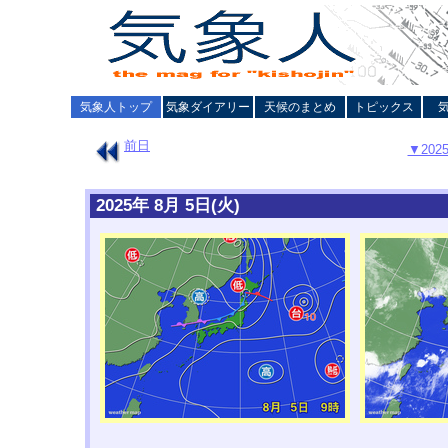
気象人トップ
気象ダイアリー
天候のまとめ
トピックス
前日
▼20
2025年 8月 5日(火)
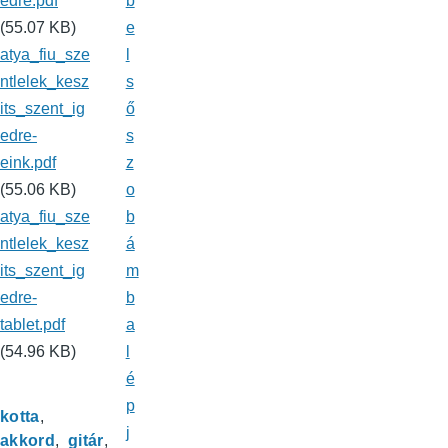
edre.pdf
b
(55.07 KB)
e
atya_fiu_sze
l
ntlelek_kesz
s
its_szent_ig
ő
edre-
s
eink.pdf
z
(55.06 KB)
o
atya_fiu_sze
b
ntlelek_kesz
á
its_szent_ig
m
edre-
b
tablet.pdf
a
(54.96 KB)
l
é
p
kotta
j
akkord
gitár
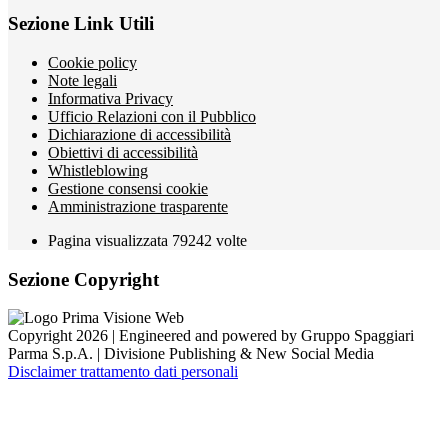
Sezione Link Utili
Cookie policy
Note legali
Informativa Privacy
Ufficio Relazioni con il Pubblico
Dichiarazione di accessibilità
Obiettivi di accessibilità
Whistleblowing
Gestione consensi cookie
Amministrazione trasparente
Pagina visualizzata
79242
volte
Sezione Copyright
Copyright 2026 | Engineered and powered by Gruppo Spaggiari
Parma S.p.A. | Divisione Publishing & New Social Media
Disclaimer trattamento dati personali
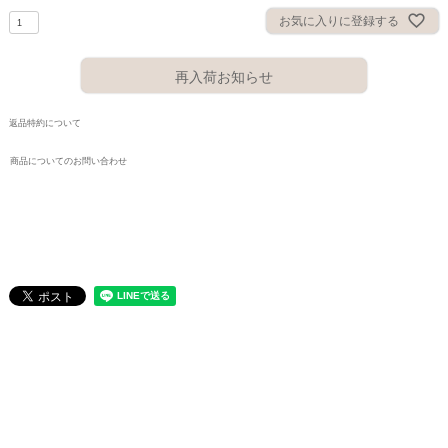
お気に入りに登録する
再入荷お知らせ
返品特約について
商品についてのお問い合わせ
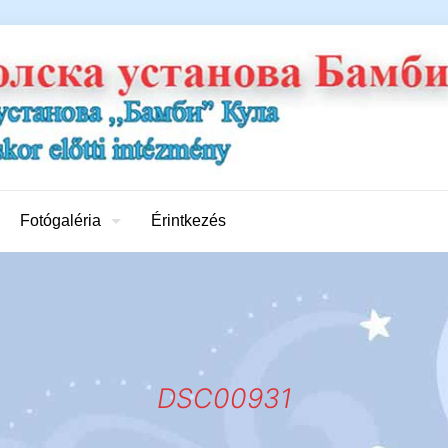
Fotógaléria
Érintkezés
DSC00931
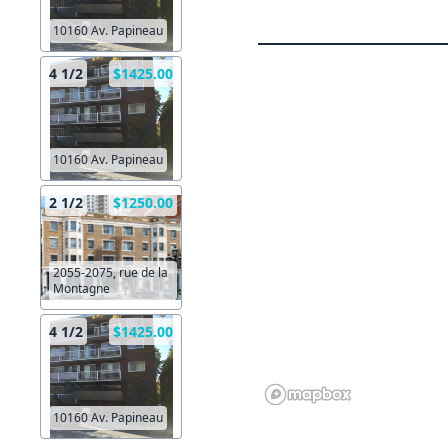
10160 Av. Papineau
4 1/2
$1425.00
10160 Av. Papineau
2 1/2
$1250.00
2055-2075, rue de la
Montagne
4 1/2
$1425.00
10160 Av. Papineau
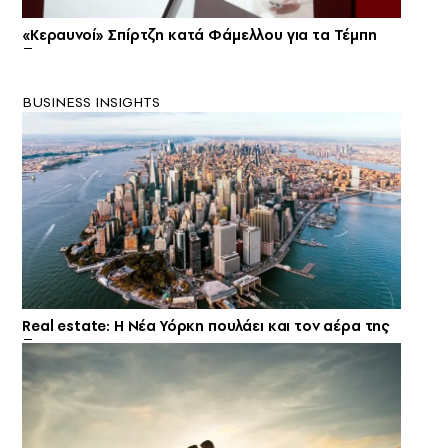
«Κεραυνοί» Σπίρτζη κατά Φάμελλου για τα Τέμπη
BUSINESS INSIGHTS
Real estate: H Νέα Υόρκη πουλάει και τον αέρα της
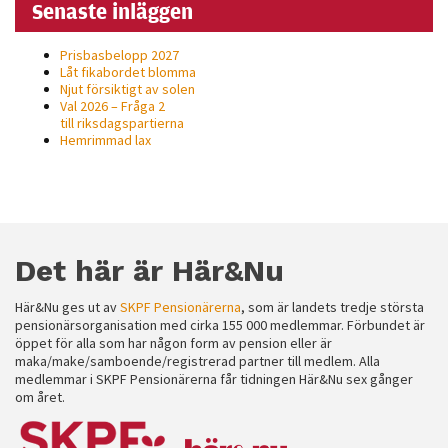
Senaste inläggen
Prisbasbelopp 2027
Låt fikabordet blomma
Njut försiktigt av solen
Val 2026 – Fråga 2
till riksdagspartierna
Hemrimmad lax
Det här är Här&Nu
Här&Nu ges ut av
SKPF Pensionärerna
, som är landets tredje största
pensionärsorganisation med cirka 155 000 medlemmar. Förbundet är
öppet för alla som har någon form av pension eller är
maka/make/samboende/registrerad partner till medlem. Alla
medlemmar i SKPF Pensionärerna får tidningen Här&Nu sex gånger
om året.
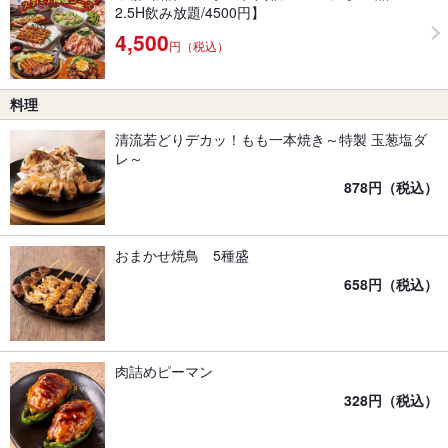
2.5H飲み放題/4500円】
4,500
円（税込）
料理
清流若どりデカッ！もも一本焼き～特製 玉葱塩ダ
レ～
878円（税込）
おまかせ焼鳥 5種盛
658円（税込）
肉詰めピーマン
328円（税込）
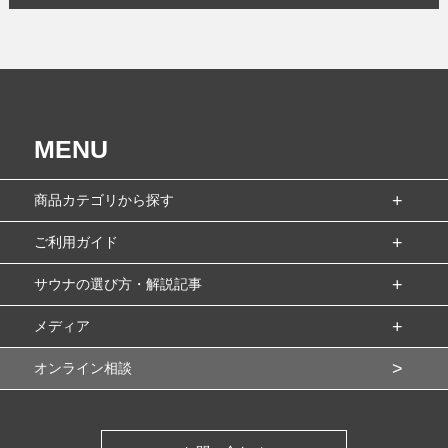
MENU
商品カテゴリから探す
ご利用ガイド
サウナの選び方・解説記事
メディア
オンライン相談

• **Work to complete**
Set down the lines from the line holding "Sezione Link Utili" through the line holding "Copyright 2026 |", inclusive, reproducing them verbatim.

• **Solution for this problem**
Sezione Link Utili
Cookie policy
Note legali
Informativa Privacy
Ufficio Relazioni con il Pubblico
Dichiarazione di accessibilità
Obiettivi di accessibilità
Whistleblowing
Gestione consensi cookie
Amministrazione trasparente
Pagina visualizzata
79242
volte
Sezione Copyright
Copyright 2026 | Engineered and powered by Gruppo Spaggiari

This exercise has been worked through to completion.